Selection>

Users Appearing Only Once

users_appearing_once = [
    {'$group': {'_id': '$created.user', 'count': {'$sum':1}}},
    {'$group': {'_id': '$count', 'num_users': {'$sum':1}}},
    {'$sort': {'_id': 1}},
    {'$limit': 1}]
result = aggregate(db, users_appearing_once)
[{_id: 1, num_users: 274}]

Aditional Ideas

City validation based on postcodes

The city and postcode values could be crosschecked when inputing a new address. Most countries have public APIs to retrieve addresses from postcodes, so it could be done, with the help of contributors around the world. This improvement could prevent a lot of wrong data inputs - there are many examples in the examined dataset - and it would make the process of analyzing data related to cities considerably easier and more accurate. It would definitely cause a positive impact which would affect users througout the world. On the other hand, a change like this decreases the freedom of the user when inputing new addresses, since data could only be submitted if it was in accordance with the crosschecked value from another data source. These positive and negative impacts should be weighted before implementing this kind of improvement to the process.

Collected data>
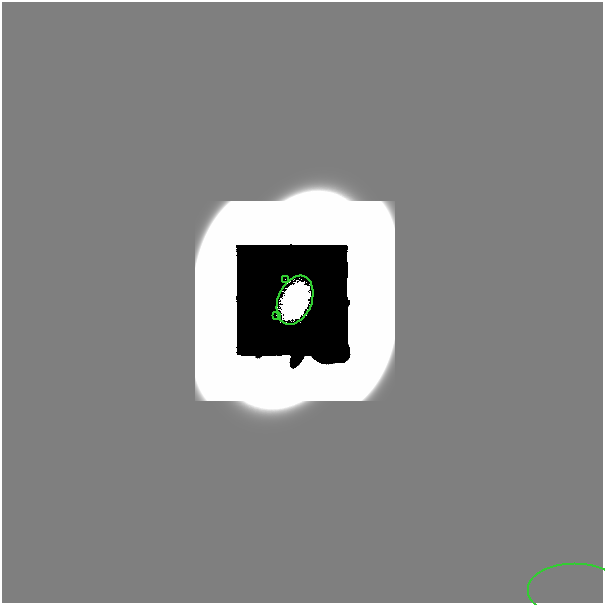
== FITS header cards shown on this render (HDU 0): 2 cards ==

What the task requires>
Answer these questions using the text on user counts and postcode validation.
(a) According to the result shown, how many users appear only once?
(b) Which two values does the text suggest could be crosschecked when inputting a new address?
(c) What drawback of this change does the text name?
You will not need the listing here.

Expected output>
(a) 274 users appear only once.
(b) The city and postcode values could be crosschecked.
(c) It decreases the user's freedom when inputting new addresses, because data could only be submitted if it matched the crosschecked value from another data source.